Buddig Pinwheels
Total Time: 30 mins
Preparation Time: 30 mins
Ingredients
- 2 (2 1/2 ounce) packages buddig beef, lunchmeat
- 8 ounces cream cheese, softened
- 1 tablespoon horseradish sauce (or more if you like it spicier-i used about 2t.)
- 1 1/2 teaspoons minced onions (once again, adjust to your liking)
- 1 teaspoon parsley
Recipe
- 1 mix together all ingredients except lunchmeat and set aside.
- 2 lay four slices of lunchmeat, slightly overlapping, in a row.
- 3 underneath the first row, again slightly overlapping it, lay another row of 4 slices.
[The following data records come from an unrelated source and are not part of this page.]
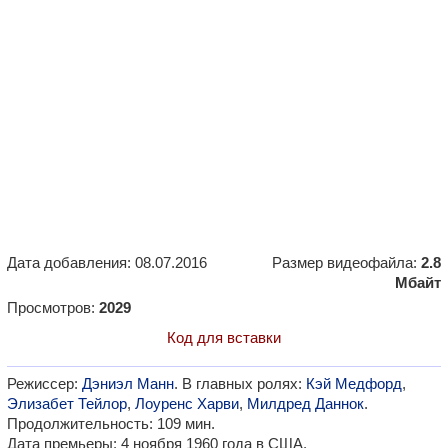
Дата добавления: 08.07.2016
Размер видеофайла:
2.8
Мбайт
Просмотров:
2029
Код для вставки
Режиссер:
Дэниэл Манн
. В главных ролях:
Кэй Медфорд
,
Элизабет Тейлор
,
Лоуренс Харви
,
Милдред Даннок
.
Продолжительность: 109 мин.
Дата премьеры: 4 ноября 1960 года в США.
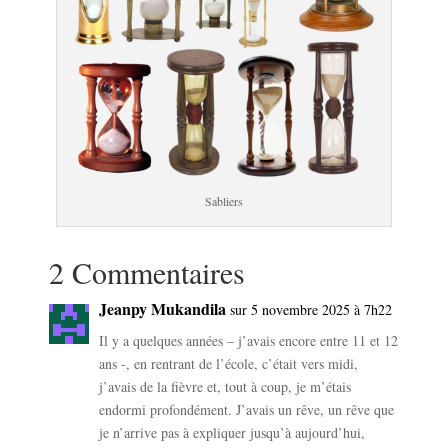
Sabliers
2 Commentaires
Jeanpy Mukandila
sur 5 novembre 2025 à 7h22
Il y a quelques années – j’avais encore entre 11 et 12
ans -, en rentrant de l’école, c’était vers midi,
j’avais de la fièvre et, tout à coup, je m’étais
endormi profondément. J’avais un rêve, un rêve que
je n’arrive pas à expliquer jusqu’à aujourd’hui,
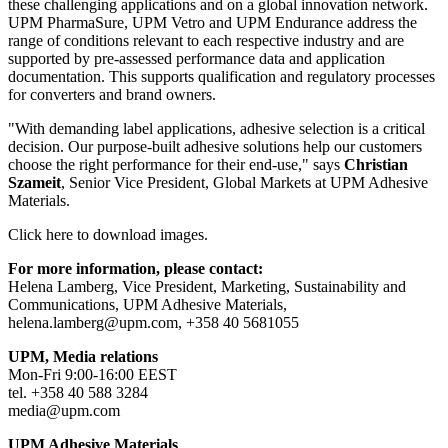
these challenging applications and on a global innovation network.
UPM PharmaSure, UPM Vetro and UPM Endurance address the
range of conditions relevant to each respective industry and are
supported by pre-assessed performance data and application
documentation. This supports qualification and regulatory processes
for converters and brand owners.
"With demanding label applications, adhesive selection is a critical
decision. Our purpose-built adhesive solutions help our customers
choose the right performance for their end-use," says
Christian
Szameit
, Senior Vice President, Global Markets at UPM Adhesive
Materials.
Click here to download images.
For more information, please contact:
Helena Lamberg, Vice President, Marketing, Sustainability and
Communications, UPM Adhesive Materials,
helena.lamberg@upm.com, +358 40 5681055
UPM, Media relations
Mon-Fri 9:00-16:00 EEST
tel. +358 40 588 3284
media@upm.com
UPM Adhesive Materials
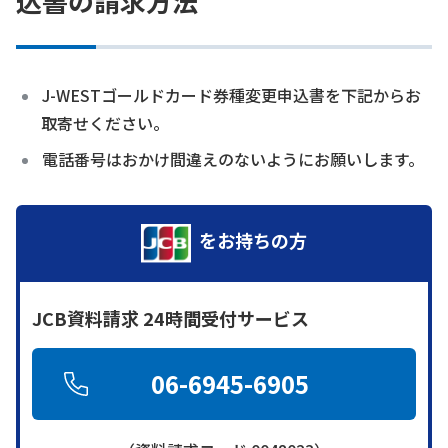
込書の請求方法
J-WESTゴールドカード券種変更申込書を下記からお
取寄せください。
電話番号はおかけ間違えのないようにお願いします。
をお持ちの方
JCB資料請求 24時間受付サービス
06-6945-6905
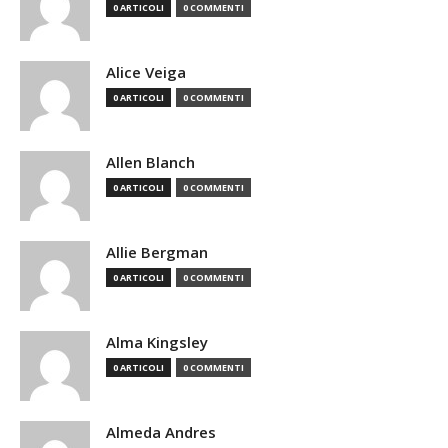
0 ARTICOLI
0 COMMENTI
Alice Veiga
0 ARTICOLI
0 COMMENTI
Allen Blanch
0 ARTICOLI
0 COMMENTI
Allie Bergman
0 ARTICOLI
0 COMMENTI
Alma Kingsley
0 ARTICOLI
0 COMMENTI
Almeda Andres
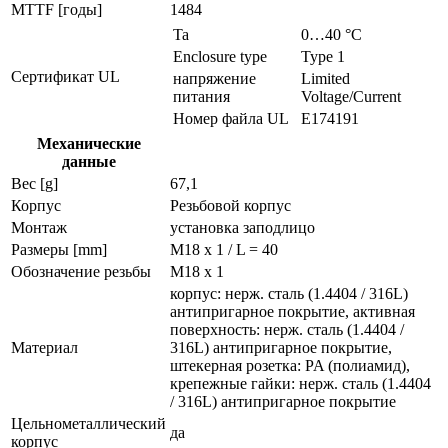
MTTF [годы]
1484
Ta
0…40 °C
Enclosure type
Type 1
Сертификат UL
напряжение
Limited
питания
Voltage/Current
Номер файла UL
E174191
Механические
данные
Вес [g]
67,1
Корпус
Резьбовой корпус
Монтаж
установка заподлицо
Размеры [mm]
M18 x 1 / L = 40
Обозначение резьбы
M18 x 1
корпус: нерж. сталь (1.4404 / 316L)
антипригарное покрытие, активная
поверхность: нерж. сталь (1.4404 /
Материал
316L) антипригарное покрытие,
штекерная розетка: PA (полиамид),
крепежные гайки: нерж. сталь (1.4404
/ 316L) антипригарное покрытие
Цельнометаллический
да
корпус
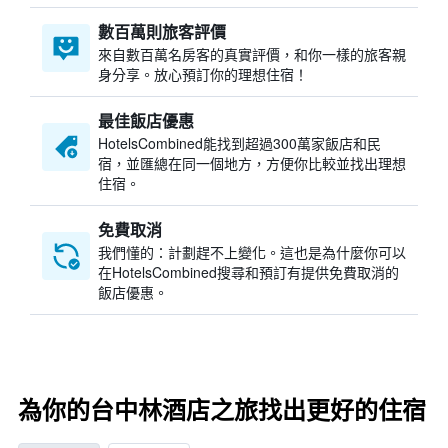
數百萬則旅客評價
來自數百萬名房客的真實評價，和你一樣的旅客親
身分享。放心預訂你的理想住宿！
最佳飯店優惠
HotelsCombined​能找到超過300萬家飯店和民
宿，並匯總在同一個地方，方便你比較並找出理想
住宿。
免費取消
我們懂的：計劃趕不上變化。這也是為什麼你可以
在HotelsCombined搜尋和預訂有提供免費取消的
飯店優惠。
為你的台中林酒店之旅找出更好的住宿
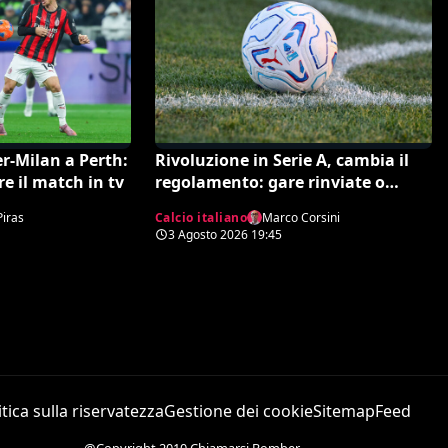
r-Milan a Perth:
Rivoluzione in Serie A, cambia il
re il match in tv
regolamento: gare rinviate o
interrotte in campo già il giorno
Piras
Calcio italiano
Marco Corsini
dopo
3 Agosto 2026
19:45
itica sulla riservatezza
Gestione dei cookie
Sitemap
Feed
@Copyright 2010 Chiamarsi Bomber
- 4 repeat once more with another row (there are 12 slices in a pkg.).
- 5 they will make a square and all the slices will be overlapping another (3 rows of 4 slices each, each one overlappiing the previous row).
- 6 gently spread 1/2 of the mixture onto the slices, the opposite direction that you overlapped the slices in (in my case it was right to left).
- 7 this will prevent the slices from bunching up while you spread, as they are thin.
- 8 starting from the bottom, roll upward, making the roll snug, but not tight.
- 9 when you get to the section where the slices overlap, use a thin amount of the mixture to glue it to the roll.
- 10 continue to the top of the roll, and"glue" it together so the roll is smooth.
- 11 gently wrap the roll in saran wrap and chill for at least 1 hour or until firm.
- 12 cut into slices about 1" thick.
- 13 this makes one roll.
- 14 repeat with the other pkg of meat and mixture to make a second roll.